An odd number of ZooKeeper servers enables a set of related servers to use majority voting to select one of those nodes as an authoritative master node. Updates to any client server are synchronized with the master node, which then updates all other clients appropriately. Production environments often use at least five ZooKeeper nodes to account for system or network maintenance making one or more nodes unavailable without sacrificing availability or reliability. Other software in the IBM big data portfolio uses ZooKeeper, such as
BigInsights. Although both BigInsights and Watson Explorer use ZooKeeper, Watson Explorer solutions might not be able to use the same ZooKeeper ensemble as BigInsights. Therefore, maintain separate ensembles unless otherwise directed. Always check the system requirements and product guidance for version compatibility.
Enterprise requirements and the BigIndex API
Data repository indexes and the mechanisms used to access them have historically been created manually, using the Watson Explorer Engine administration tool. Similarly, the distributed indexing capabilities of Watson Explorer Engine have usually been configured manually within that tool. Being able to replicate and distribute indexes across multiple hosts is a fundamental requirement for the RAS expectations of enterprise applications, such as those created using Application Builder, but requiring manual
intervention to do so is not scalable.
To enable the programmatic creation, distribution, and management of indexes and associated storage, Watson Explorer provides an enterprise-caliber API known as the BigIndex API.

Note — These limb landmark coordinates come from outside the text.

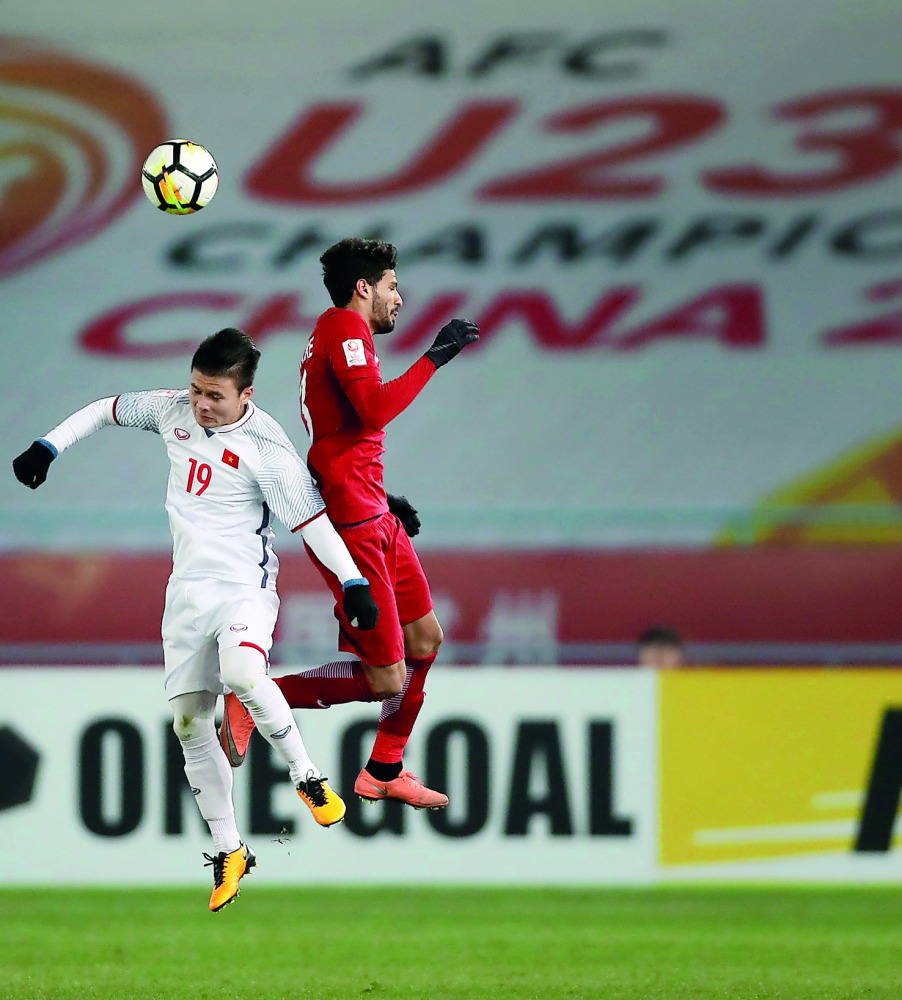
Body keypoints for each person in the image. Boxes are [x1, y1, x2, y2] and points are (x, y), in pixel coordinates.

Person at [12, 327, 379, 912]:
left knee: (243, 673)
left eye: (214, 395)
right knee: (188, 724)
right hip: (185, 592)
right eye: (196, 390)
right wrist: (47, 446)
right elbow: (104, 410)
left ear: (246, 394)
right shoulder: (171, 411)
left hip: (243, 589)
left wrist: (354, 581)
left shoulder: (268, 448)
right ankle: (230, 849)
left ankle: (307, 777)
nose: (201, 405)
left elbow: (310, 523)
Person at [218, 237, 479, 809]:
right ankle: (256, 698)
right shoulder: (342, 327)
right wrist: (436, 356)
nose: (399, 298)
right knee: (386, 678)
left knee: (426, 638)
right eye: (392, 286)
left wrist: (383, 496)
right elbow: (374, 410)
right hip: (353, 525)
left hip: (370, 509)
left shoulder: (338, 334)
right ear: (364, 287)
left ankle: (384, 767)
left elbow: (344, 435)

This API hides the complexity that can be associated with creating indexes, querying those indexes or other content sources, and returning the results of those queries. The BigIndex API also hides the complexity of replicating Watson Explorer indexes across multiple servers, providing opportunities for automating load and storage balancing across participating servers, automating
fault-tolerance, and porting indexes from one server to another.
BigIndex API functions that require these capabilities can simply use and configure them, rather than requiring thousands of hours to develop and test those capabilities for each application. Using the BigIndex API reduces code complexity and makes working with complex distributed systems as easy as working with a local client API.

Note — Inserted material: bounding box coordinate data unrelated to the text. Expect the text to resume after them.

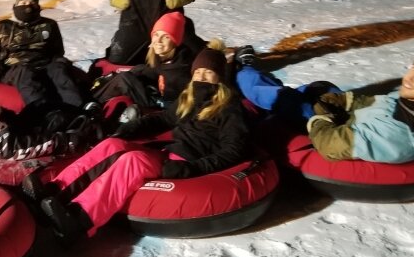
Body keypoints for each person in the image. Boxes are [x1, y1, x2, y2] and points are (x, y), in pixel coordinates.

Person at [23, 45, 249, 244]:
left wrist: (192, 168)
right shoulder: (189, 98)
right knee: (112, 144)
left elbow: (234, 149)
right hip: (170, 152)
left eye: (208, 73)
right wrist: (129, 130)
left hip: (187, 161)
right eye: (198, 72)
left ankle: (80, 219)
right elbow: (164, 119)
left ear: (219, 78)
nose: (201, 77)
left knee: (133, 161)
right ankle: (55, 191)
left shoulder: (229, 108)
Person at [234, 46, 414, 164]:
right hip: (345, 117)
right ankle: (262, 80)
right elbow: (378, 103)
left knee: (280, 98)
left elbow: (331, 145)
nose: (409, 78)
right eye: (412, 68)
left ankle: (243, 70)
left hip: (331, 127)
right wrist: (343, 100)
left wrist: (321, 115)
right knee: (321, 87)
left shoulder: (395, 130)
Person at [0, 58, 99, 161]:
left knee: (42, 107)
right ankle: (91, 132)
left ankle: (82, 112)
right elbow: (13, 149)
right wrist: (62, 141)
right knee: (56, 121)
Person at [0, 0, 97, 116]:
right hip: (15, 67)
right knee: (25, 74)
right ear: (16, 4)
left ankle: (78, 109)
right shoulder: (1, 27)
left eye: (32, 3)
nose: (28, 6)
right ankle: (44, 112)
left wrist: (58, 61)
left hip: (44, 64)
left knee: (59, 70)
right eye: (24, 3)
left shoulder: (49, 25)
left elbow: (57, 50)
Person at [92, 11, 207, 120]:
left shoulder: (180, 70)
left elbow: (178, 107)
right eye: (156, 35)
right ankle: (94, 99)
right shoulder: (166, 57)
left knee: (125, 80)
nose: (158, 41)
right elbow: (155, 70)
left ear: (175, 41)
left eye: (166, 37)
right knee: (132, 73)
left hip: (163, 109)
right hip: (158, 98)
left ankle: (94, 103)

To support enterprise application requirements, such as high availability and load balancing, indexes that are created using the BigIndex API are typically
partitioned into several segments, known as
shards
, which are optionally replicated across the servers associated with a given index.Segmenting indexes into shards also provides opportunities for reducing the footprint and memory requirements of an index on any given server by tuning the size of these shards and distributing them across larger numbers of servers. The servers that are associated with an index created using the BigIndex API are identified in a cluster collection store entity in that application’s entity model. This entity definition also includes attributes that specify the number of shards that are associated with that index, and the manner in which the index is used.
The BigIndex API was developed in conjunction with Application Builder, but makes it easy for other applications to incorporate the data exploration, navigation, and search capabilities that IBM Watson Explorer technologies provide. For more detailed information about the BigIndex API, see the
documentation and example applications that are delivered as part of the Watson Explorer product.